══ Input data ══
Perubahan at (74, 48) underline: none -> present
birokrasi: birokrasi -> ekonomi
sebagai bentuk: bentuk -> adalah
═══
══ Input data ══
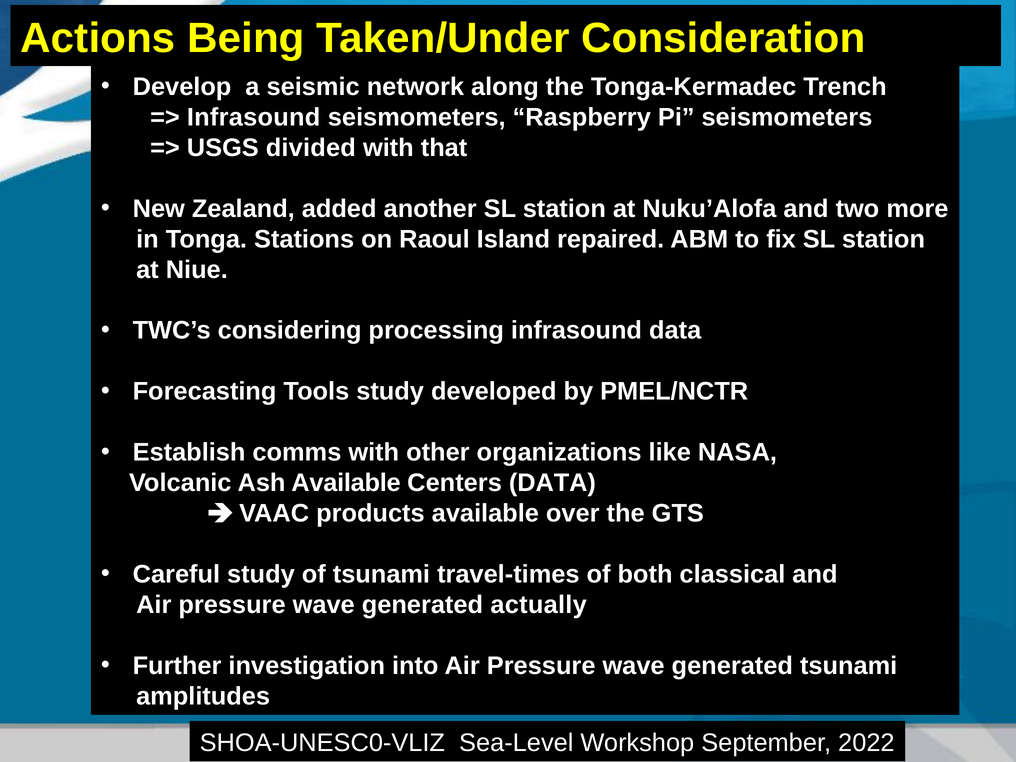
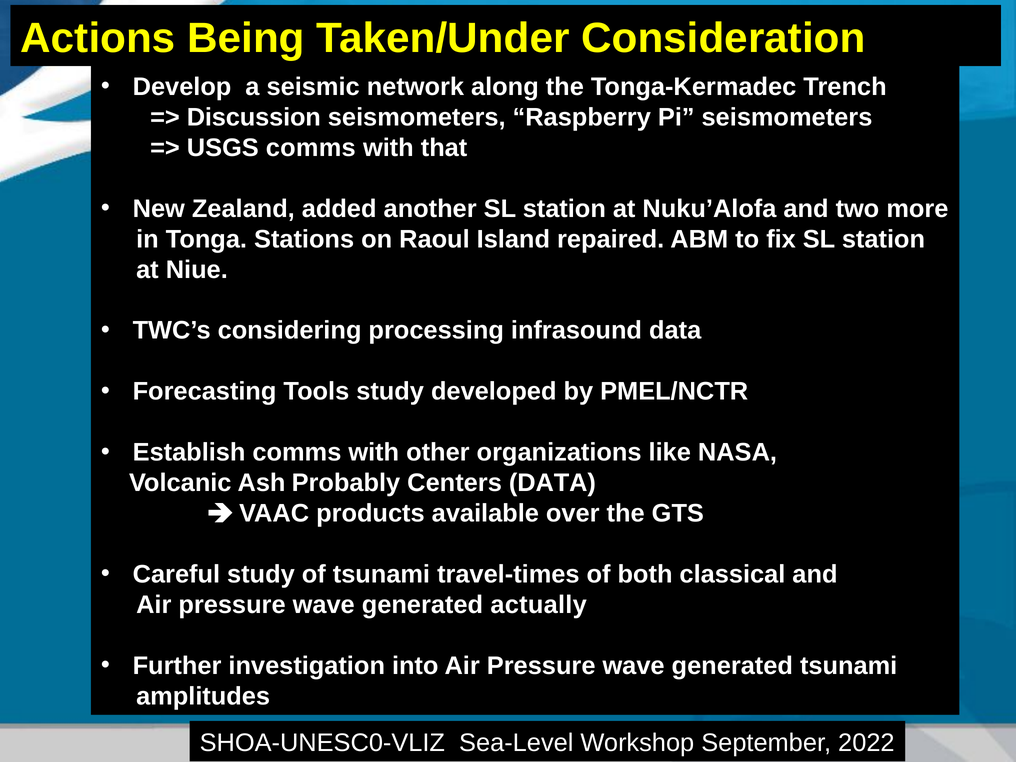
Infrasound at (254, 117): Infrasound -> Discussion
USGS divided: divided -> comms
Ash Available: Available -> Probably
═══
══ Input data ══
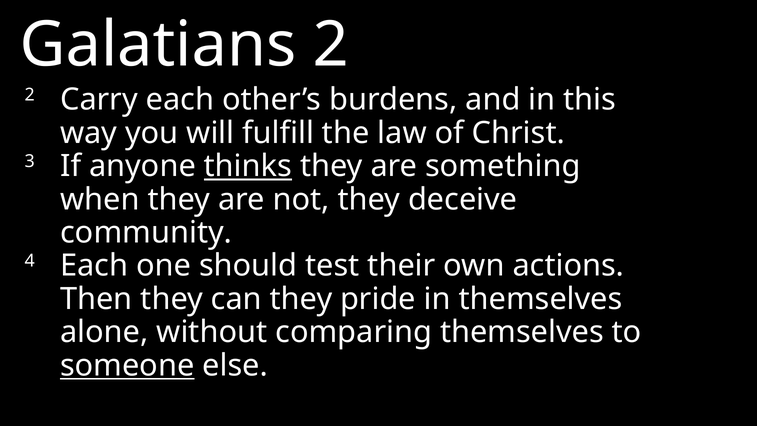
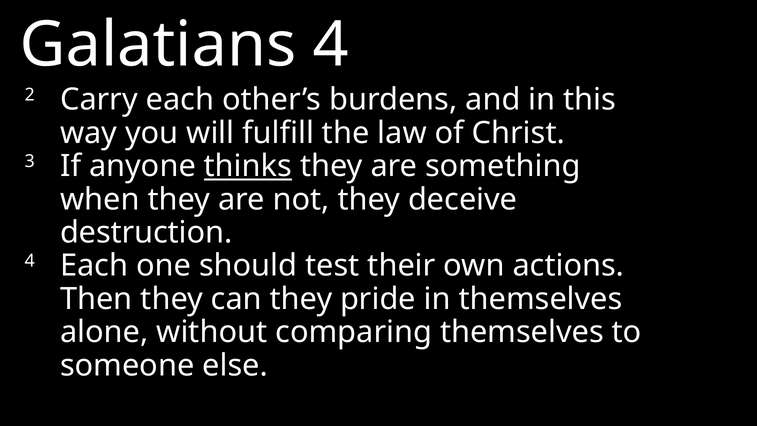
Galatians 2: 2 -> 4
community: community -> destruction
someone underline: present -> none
═══
• Request: Retype the lines of the material exactly, starting with the line containing "Galatians 2: 2 -> 4" and going on through the line containing "someone underline: present -> none".

• Correct output:
Galatians 2: 2 -> 4
community: community -> destruction
someone underline: present -> none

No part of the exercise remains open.